House Democrats already laid out their priorities in the $3 trillion Health and Economic Recovery Omnibus Emergency Solutions (HEROES) Act that passed along party lines in May. The package includes some tax proposals that could gain bipartisan traction, such as such as expanding the employee retention credit and reversing IRS guidance denying deductions for expenses that result in loans being forgiven under the Paycheck Protection Program.
Republicans in Congress have floated several tax priorities in recent weeks, including return-to-work incentives for unemployed individuals and allowing businesses to accelerate tax credits. President Donald Trump has long supported suspending payroll taxes through the end of the year and cutting the capital gains tax rate, while White House economic adviser Peter Navarro has pushed for stimulus funding geared specifically toward U.S. manufacturing.
Additional direct payments to individuals could also be in the mix. The HEROES Act proposes a second round of $1,200 refund checks for each filing adult, subject to the same income phaseouts as before, plus $1,200 each for up to three dependents. Republicans have generally been cool to the idea, but Treasury Secretary Steven Mnuchin has indicated he would consider it.
The Trump administration is pushing for a package to be enacted before Congress departs for its August recess, but with a price tag no more than $1 trillion. Congress may also feel pressure to act with the unemployment benefits enacted by the Coronavirus Aid, Relief, and Economic Security (CARES) Act expiring on July 31.
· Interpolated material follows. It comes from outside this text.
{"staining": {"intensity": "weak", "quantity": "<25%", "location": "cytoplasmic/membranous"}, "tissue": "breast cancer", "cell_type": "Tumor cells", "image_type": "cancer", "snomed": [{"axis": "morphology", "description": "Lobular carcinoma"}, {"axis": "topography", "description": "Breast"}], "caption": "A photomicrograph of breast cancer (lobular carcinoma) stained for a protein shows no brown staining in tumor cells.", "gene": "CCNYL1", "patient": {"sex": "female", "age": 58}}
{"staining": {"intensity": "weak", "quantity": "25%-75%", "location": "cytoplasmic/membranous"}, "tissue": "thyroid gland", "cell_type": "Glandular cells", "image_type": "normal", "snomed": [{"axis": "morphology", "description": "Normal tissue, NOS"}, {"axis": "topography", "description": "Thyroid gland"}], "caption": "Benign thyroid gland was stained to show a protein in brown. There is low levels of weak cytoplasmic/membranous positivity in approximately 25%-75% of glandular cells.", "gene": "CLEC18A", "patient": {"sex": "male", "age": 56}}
However, Republicans and Democrats must reconcile key differences first. Senate Majority Leader Mitch McConnell (R-Ky.) has been adamant that any additional stimulus legislation include protections for businesses from COVID-19-related lawsuits. Democrats have opposed granting such immunity but may be willing to compromise if the protections aren’t too broad. Similarly, while Republicans have balked at the $500 billion in state aid included in the HEROES Act, they may be open to limited or conditional aid.
Congress is currently in recess until July 20. The House adjourns again at the end of the month, while the Senate remains in session until Aug. 10, leaving just two weeks for the two sides to strike a deal.